Incident Report – 27 October 2019

On 27 October around 18:30 UTC one of the load balancers serving healthchecks.io, hc-ping.com and hchk.io started experiencing network issues. A monitoring script correctly detected this and removed the affected load balancer from DNS rotation, but some requests still got lost while the DNS changes propagated.

After receiving a monitoring alert I jumped in to investigate. The load balancers and backend servers are set up to communicate over a virtual private network (Hetzner’s vSwitch feature). The problematic load balancer was intermittently unable to reach the backend servers over their private IP addresses. Haproxy was reporting backends sporadically flipping between healthy / unhealthy states.

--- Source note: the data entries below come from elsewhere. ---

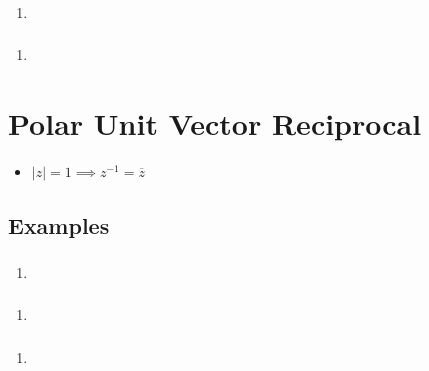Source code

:\documentclass{report}
\newcommand{\conjugate}[1]{\overline{#1}}
\newcommand{\abs}[1]{\mathopen|#1\mathclose|}
\begin{document}
                \subsubsection{}
                    \begin{enumerate}
                        \item 
                    \end{enumerate}
                \subsubsection{}
                    \begin{enumerate}
                        \item 
                    \end{enumerate}
        \section{Polar Unit Vector Reciprocal}
            \begin{itemize}
                \item $\abs{z}=1\implies z^{-1}=\conjugate{z}$
            \end{itemize}
            \subsection{Examples}
                \subsubsection{}
                    \begin{enumerate}
                        \item 
                    \end{enumerate}
                \subsubsection{}
                    \begin{enumerate}
                        \item 
                    \end{enumerate}
                \subsubsection{}
                    \begin{enumerate}
                        \item 
                    \end{enumerate}
\end{document}

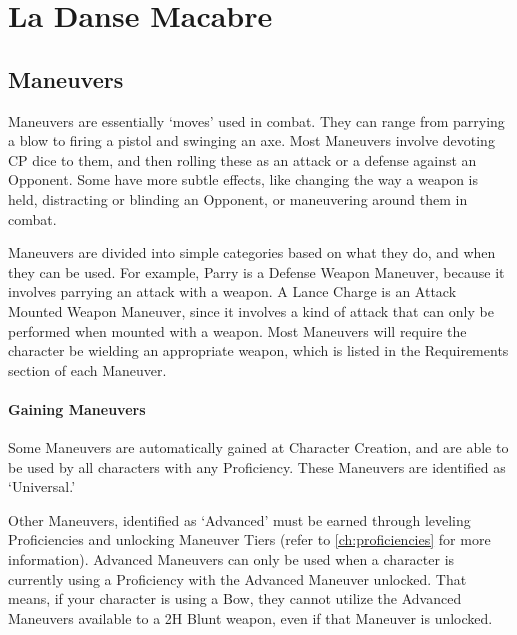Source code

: \documentclass[oneside,11pt,english]{book}
\begin{document}
\part[Game Mechanics]{La Danse Macabre}

\chapter{Maneuvers}\label{ch:Maneuvers} %
\startcontents[chapters]
\clearpage
Maneuvers are essentially ‘moves’ used in combat. They can range from parrying a
blow to firing a pistol and swinging an axe. Most Maneuvers involve devoting CP
dice to them, and then rolling these as an attack or a defense against an
Opponent. Some have more subtle effects, like changing the way a weapon is held,
distracting or blinding an Opponent, or maneuvering around them in combat. 

Maneuvers are divided into simple categories based on what they do, and when
they can be used. For example, Parry is a Defense Weapon Maneuver, because it
involves parrying an attack with a weapon. A Lance Charge is an Attack Mounted
Weapon Maneuver, since it involves a kind of attack that can only be performed
when mounted with a weapon. Most Maneuvers will require the character be
wielding an appropriate weapon, which is listed in the Requirements section of
each Maneuver. 


\subsection{Gaining Maneuvers}
Some Maneuvers are automatically gained at Character Creation, and are able to
be used by all characters with any Proficiency. These Maneuvers are identified
as ‘Universal.’ 

Other Maneuvers, identified as ‘Advanced’ must be earned through leveling
Proficiencies and unlocking Maneuver Tiers (refer to \autoref{ch:proficiencies}
for more information). Advanced Maneuvers can only be used when a character is
currently using a Proficiency with the Advanced Maneuver unlocked. That means,
if your character is using a Bow, they cannot utilize the Advanced Maneuvers
available to a 2H Blunt weapon, even if that Maneuver is unlocked. 
\end{document}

I opened a support request with Hetzner at 19:03 UTC, and in the meantime tried various things to fix the issue myself. Hetzner support confirmed they are dealing with an issue and at 22:21 UTC they reported the issue was resolved. The load balancer could reach all its peers over their vSwitch IP addresses again. I monitored connectivity for one more hour and then added the load balancer back to DNS rotation.

At the time of writing this, I don’t yet know what was the exact root cause was. The vSwitch configuration had worked with absolutely no problems for many months, and this incident came seemingly out of the blue. I requested more details from Hetzner support and so far they’ve said they are still analyzing this incident, but the vSwitch feature itself is considered “very stable”. I have not made up my mind whether to replace the vSwitch networking with something else. I don’t want to make hasty decisions, and will first wait for more information from Hetzner.

In summary, the good:

  • A monitoring script correctly detected a malfunctioning load balancer and removed it from DNS rotation.
  • Luckily I was able to investigate immediately (the incident happened on Sunday at 8:30PM local time).
  • Quick communication from Hetzner support: 7 updates from them in 3 hours.
  • And, what really matters in the end: they got the issue fixed.
  • The other load balancer remained fully functional the whole time. Some of the uptime monitoring services didn’t even notice an outage.

And the bad:

  • Some pings from client systems did get lost. This likely resulted in a number of false “X is down” alerts after the outage.

I apologize to all Healthchecks.io users for any inconvenience caused. For a monitoring service, any downtime is unacceptable, and I will continue to look for any opportunities to make the service more robust.